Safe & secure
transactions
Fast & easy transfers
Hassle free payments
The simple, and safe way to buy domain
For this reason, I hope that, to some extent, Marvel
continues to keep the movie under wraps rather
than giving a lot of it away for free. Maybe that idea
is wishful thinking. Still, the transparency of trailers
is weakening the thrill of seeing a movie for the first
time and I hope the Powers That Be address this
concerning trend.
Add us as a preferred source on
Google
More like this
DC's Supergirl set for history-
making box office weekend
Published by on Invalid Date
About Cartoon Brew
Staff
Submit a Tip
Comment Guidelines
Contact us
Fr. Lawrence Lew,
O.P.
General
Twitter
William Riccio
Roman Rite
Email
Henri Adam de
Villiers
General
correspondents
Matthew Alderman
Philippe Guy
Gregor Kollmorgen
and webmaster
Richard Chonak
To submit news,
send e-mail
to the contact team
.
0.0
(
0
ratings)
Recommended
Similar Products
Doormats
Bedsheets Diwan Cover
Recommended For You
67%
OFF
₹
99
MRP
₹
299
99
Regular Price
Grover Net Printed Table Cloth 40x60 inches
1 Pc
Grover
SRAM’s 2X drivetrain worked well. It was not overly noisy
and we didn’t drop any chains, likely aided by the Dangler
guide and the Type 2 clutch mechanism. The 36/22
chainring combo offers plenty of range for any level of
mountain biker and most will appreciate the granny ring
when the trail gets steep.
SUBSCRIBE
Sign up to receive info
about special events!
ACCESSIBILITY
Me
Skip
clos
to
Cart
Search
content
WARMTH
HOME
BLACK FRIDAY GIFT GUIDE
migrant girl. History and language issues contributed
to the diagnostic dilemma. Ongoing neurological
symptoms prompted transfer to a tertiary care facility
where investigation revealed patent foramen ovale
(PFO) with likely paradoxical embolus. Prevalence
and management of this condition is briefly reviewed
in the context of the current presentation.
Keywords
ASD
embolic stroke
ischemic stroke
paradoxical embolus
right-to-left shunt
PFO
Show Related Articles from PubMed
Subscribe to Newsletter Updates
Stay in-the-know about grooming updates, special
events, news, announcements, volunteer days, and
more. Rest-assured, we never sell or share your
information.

::::::::

## Requirement
Retype exactly the lines from the start of the entries through the one with "is wishful thinking."; include both ends.

## Output
Safe & secure
transactions
Fast & easy transfers
Hassle free payments
The simple, and safe way to buy domain
For this reason, I hope that, to some extent, Marvel
continues to keep the movie under wraps rather
than giving a lot of it away for free. Maybe that idea
is wishful thinking. Still, the transparency of trailers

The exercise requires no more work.